ACEH JAYA – Respons cepat personel TNI, Polri, petugas pemadam kebakaran, dan masyarakat berhasil mencegah meluasnya kebakaran lahan kosong yang terjadi di Jalan Banda Aceh–Meulaboh Kilometer 126, Desa Sawang, Kecamatan Setia Bakti, Kabupaten Aceh Jaya, Minggu malam (19/7/2026).
Peristiwa tersebut terjadi sekitar pukul 20.45 WIB dan menghanguskan lahan kosong dengan luas kurang lebih satu hektare. Lokasi kebakaran yang berada di dekat jalur utama Banda Aceh–Meulaboh sempat menarik perhatian para pengguna jalan yang melintas di kawasan tersebut.
Informasi awal mengenai kebakaran diterima oleh personel piket Koramil 03/Setia Bakti dan piket Polsek Setia Bakti dari warga serta pengguna jalan yang melihat munculnya kobaran api di lokasi kejadian. Setelah menerima laporan tersebut, petugas segera bergerak menuju lokasi untuk melakukan pengecekan dan penanganan awal.
Setibanya di lokasi, personel TNI dan Polri bersama masyarakat langsung berupaya memadamkan api menggunakan peralatan yang tersedia. Langkah cepat tersebut dilakukan untuk menghambat penyebaran api ke area yang lebih luas sembari menunggu kedatangan petugas pemadam kebakaran.
Melihat kondisi api yang terus menyebar akibat vegetasi kering di sekitar lokasi, petugas kemudian menghubungi unit pemadam kebakaran guna memperkuat upaya penanganan. Tidak lama berselang, armada pemadam tiba di lokasi dan langsung melakukan proses pemadaman secara intensif.
Anggota Koramil 03/Setia Bakti, personel Polsek Setia Bakti, petugas pemadam kebakaran, dan masyarakat bahu-membahu mengendalikan kobaran api yang membakar area lahan kosong tersebut. Kerja sama yang baik antarinstansi dan warga menjadi faktor penting dalam mempercepat proses pemadaman.
Upaya pemadaman berlangsung selama beberapa jam hingga akhirnya api berhasil dikendalikan dan dipadamkan sepenuhnya sekitar pukul 23.00 WIB. Setelah api padam, petugas masih melakukan pemantauan di sekitar lokasi guna memastikan tidak terdapat titik api yang berpotensi memicu kebakaran susulan.

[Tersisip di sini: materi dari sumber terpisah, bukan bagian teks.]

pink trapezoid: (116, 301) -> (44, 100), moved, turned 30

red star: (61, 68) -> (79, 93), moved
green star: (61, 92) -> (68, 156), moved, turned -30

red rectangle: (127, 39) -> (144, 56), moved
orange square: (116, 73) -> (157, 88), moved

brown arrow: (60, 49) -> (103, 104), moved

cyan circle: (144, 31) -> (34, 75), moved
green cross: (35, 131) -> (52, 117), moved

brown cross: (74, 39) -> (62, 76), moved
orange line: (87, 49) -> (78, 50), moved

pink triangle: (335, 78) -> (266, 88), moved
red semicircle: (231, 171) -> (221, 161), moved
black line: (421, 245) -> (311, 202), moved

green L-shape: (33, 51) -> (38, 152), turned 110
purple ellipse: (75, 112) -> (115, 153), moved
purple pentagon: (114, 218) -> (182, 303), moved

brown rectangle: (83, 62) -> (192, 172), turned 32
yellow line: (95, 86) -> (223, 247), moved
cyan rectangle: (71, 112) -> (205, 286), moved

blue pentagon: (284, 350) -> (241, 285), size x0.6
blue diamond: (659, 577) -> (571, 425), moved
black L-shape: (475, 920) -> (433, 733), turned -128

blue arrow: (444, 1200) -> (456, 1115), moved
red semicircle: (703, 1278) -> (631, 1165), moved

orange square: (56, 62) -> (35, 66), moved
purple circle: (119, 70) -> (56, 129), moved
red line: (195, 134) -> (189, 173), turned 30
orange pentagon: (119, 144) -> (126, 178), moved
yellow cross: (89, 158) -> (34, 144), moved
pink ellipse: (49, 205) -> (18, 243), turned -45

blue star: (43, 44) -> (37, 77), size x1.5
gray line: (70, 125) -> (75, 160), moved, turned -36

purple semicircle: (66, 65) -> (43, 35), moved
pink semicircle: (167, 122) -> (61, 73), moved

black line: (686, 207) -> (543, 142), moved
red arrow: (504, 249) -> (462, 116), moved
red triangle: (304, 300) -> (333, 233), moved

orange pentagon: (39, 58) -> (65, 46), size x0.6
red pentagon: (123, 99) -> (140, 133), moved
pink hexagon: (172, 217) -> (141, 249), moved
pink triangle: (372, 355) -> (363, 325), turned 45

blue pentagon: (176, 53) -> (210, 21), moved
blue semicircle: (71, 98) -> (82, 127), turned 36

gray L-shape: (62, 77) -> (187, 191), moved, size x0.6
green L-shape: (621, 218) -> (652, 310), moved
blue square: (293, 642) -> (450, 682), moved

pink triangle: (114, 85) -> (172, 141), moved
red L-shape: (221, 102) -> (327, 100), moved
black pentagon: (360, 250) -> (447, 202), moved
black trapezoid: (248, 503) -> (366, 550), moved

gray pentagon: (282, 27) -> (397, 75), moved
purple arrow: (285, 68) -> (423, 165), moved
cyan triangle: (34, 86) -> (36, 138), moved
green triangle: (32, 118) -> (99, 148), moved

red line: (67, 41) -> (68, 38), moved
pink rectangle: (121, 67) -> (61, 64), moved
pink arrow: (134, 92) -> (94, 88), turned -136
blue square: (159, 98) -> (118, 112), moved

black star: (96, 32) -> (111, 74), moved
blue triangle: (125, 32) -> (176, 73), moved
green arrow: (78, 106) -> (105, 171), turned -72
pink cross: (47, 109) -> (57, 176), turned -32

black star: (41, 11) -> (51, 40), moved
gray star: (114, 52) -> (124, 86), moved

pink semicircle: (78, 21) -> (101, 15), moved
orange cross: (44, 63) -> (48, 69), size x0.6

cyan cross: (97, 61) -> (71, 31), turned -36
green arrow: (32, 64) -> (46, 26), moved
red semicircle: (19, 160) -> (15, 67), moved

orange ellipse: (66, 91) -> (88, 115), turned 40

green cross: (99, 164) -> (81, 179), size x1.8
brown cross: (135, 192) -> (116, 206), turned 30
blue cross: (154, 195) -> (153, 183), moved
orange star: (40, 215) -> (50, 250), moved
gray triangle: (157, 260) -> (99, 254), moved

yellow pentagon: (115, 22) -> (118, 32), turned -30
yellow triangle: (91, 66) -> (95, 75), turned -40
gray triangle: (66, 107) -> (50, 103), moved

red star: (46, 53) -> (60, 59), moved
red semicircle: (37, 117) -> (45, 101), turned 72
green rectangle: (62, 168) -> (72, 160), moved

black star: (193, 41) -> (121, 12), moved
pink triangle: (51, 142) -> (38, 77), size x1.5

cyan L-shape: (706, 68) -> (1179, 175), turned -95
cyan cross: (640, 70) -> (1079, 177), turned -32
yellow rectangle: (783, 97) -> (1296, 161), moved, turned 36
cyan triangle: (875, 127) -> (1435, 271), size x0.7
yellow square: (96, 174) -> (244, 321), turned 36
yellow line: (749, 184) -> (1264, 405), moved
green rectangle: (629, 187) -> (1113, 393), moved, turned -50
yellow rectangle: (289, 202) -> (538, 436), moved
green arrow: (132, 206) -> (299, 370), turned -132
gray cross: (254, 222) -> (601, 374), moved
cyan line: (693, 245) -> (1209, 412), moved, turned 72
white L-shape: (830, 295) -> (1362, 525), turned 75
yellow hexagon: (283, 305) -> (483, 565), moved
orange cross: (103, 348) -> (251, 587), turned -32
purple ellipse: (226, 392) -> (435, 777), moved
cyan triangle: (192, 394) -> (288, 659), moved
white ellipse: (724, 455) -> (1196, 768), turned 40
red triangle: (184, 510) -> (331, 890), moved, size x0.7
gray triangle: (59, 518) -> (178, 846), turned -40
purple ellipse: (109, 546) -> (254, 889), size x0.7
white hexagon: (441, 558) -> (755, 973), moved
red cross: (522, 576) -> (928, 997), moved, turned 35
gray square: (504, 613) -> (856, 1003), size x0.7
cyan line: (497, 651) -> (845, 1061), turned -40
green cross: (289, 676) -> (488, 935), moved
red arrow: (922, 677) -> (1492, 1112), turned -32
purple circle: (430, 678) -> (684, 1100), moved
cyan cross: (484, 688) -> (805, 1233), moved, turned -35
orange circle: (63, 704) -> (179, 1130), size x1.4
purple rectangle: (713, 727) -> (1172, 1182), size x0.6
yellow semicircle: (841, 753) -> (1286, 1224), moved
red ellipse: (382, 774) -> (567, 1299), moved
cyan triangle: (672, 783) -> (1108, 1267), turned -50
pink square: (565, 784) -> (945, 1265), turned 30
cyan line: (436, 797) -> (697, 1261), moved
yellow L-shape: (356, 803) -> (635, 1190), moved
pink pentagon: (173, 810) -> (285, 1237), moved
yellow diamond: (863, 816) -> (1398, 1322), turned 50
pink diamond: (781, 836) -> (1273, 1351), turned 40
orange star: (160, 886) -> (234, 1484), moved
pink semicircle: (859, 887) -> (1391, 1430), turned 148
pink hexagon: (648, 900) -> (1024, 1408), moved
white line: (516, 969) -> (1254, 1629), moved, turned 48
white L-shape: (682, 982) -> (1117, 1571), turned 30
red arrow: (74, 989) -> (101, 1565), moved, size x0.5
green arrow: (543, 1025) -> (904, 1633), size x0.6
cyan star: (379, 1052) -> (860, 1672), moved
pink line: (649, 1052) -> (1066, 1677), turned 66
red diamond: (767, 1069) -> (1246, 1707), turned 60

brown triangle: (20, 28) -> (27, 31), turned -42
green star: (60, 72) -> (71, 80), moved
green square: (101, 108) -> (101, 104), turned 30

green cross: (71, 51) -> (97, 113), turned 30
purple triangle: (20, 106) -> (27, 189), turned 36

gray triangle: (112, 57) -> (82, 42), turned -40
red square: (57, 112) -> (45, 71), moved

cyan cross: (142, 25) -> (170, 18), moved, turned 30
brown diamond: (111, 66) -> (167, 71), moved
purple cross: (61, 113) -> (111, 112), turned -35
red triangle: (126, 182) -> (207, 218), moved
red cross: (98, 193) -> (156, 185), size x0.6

Kebakaran lahan menjadi salah satu ancaman yang perlu diwaspadai, terutama saat kondisi cuaca panas dan curah hujan yang menurun. Vegetasi kering yang mudah terbakar dapat mempercepat penyebaran api apabila tidak segera ditangani sejak awal.
Peristiwa ini kembali menunjukkan pentingnya kesiapsiagaan aparat kewilayahan dalam merespons berbagai kejadian yang berpotensi mengganggu keamanan dan keselamatan masyarakat. Koordinasi yang cepat antara TNI, Polri, pemerintah daerah, petugas pemadam kebakaran, dan warga menjadi kunci utama dalam penanganan keadaan darurat di lapangan.
Selain melakukan penanganan saat kejadian, aparat juga terus mengingatkan masyarakat agar tidak membuka lahan dengan cara membakar maupun melakukan aktivitas yang dapat memicu munculnya titik api. Langkah pencegahan dinilai jauh lebih efektif untuk mengurangi risiko kebakaran lahan yang dapat menimbulkan kerugian lingkungan maupun ekonomi.
Berkat kerja sama seluruh pihak yang terlibat, kebakaran lahan di Desa Sawang dapat diatasi tanpa meluas ke kawasan lain. Situasi di lokasi saat ini telah dinyatakan aman dan terkendali, sementara aparat tetap mengimbau masyarakat untuk meningkatkan kewaspadaan terhadap potensi kebakaran selama musim cuaca panas berlangsung di wilayah Kabupaten Aceh Jaya.(0114).